=== Begin Enclosure ===

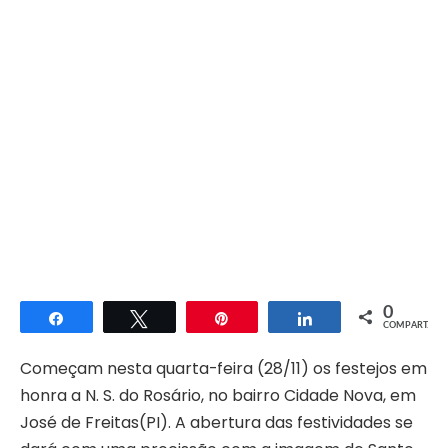
0
Compartilhar
Twittar
Pin
Compartilhar
COMPART.
Começam nesta quarta-feira (28/11) os festejos em
honra a N. S. do Rosário, no bairro Cidade Nova, em
José de Freitas(PI). A abertura das festividades se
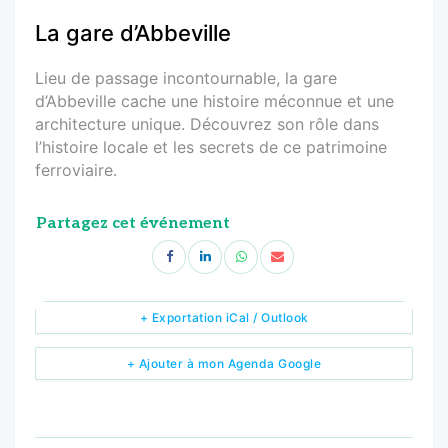
La gare d’Abbeville
Lieu de passage incontournable, la gare
d’Abbeville cache une histoire méconnue et une
architecture unique. Découvrez son rôle dans
l’histoire locale et les secrets de ce patrimoine
ferroviaire.
Partagez cet événement
+ Exportation iCal / Outlook
+ Ajouter à mon Agenda Google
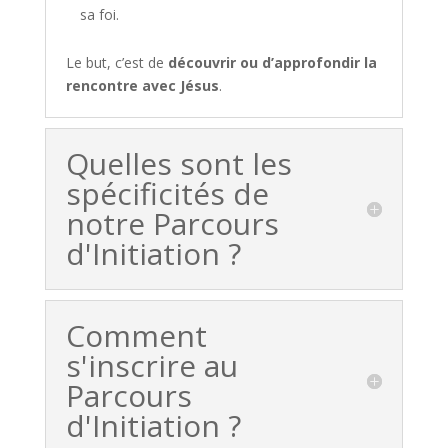
sa foi.
Le but, c’est de
découvrir ou d’approfondir la
rencontre avec Jésus
.
Quelles sont les
spécificités de
notre Parcours
d'Initiation ?
Comment
s'inscrire au
Parcours
d'Initiation ?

=== End Enclosure ===

• **Directions for this task**: Everything from the line with "honra a N. S." through the last line above must be repeated exactly, except the pictures.

• **Exercise answer**:
honra a N. S. do Rosário, no bairro Cidade Nova, em
José de Freitas(PI). A abertura das festividades se
La gare d’Abbeville
Lieu de passage incontournable, la gare
d’Abbeville cache une histoire méconnue et une
architecture unique. Découvrez son rôle dans
l’histoire locale et les secrets de ce patrimoine
ferroviaire.
Partagez cet événement
+ Exportation iCal / Outlook
+ Ajouter à mon Agenda Google
sa foi.
Le but, c’est de
découvrir ou d’approfondir la
rencontre avec Jésus
.
Quelles sont les
spécificités de
notre Parcours
d'Initiation ?
Comment
s'inscrire au
Parcours
d'Initiation ?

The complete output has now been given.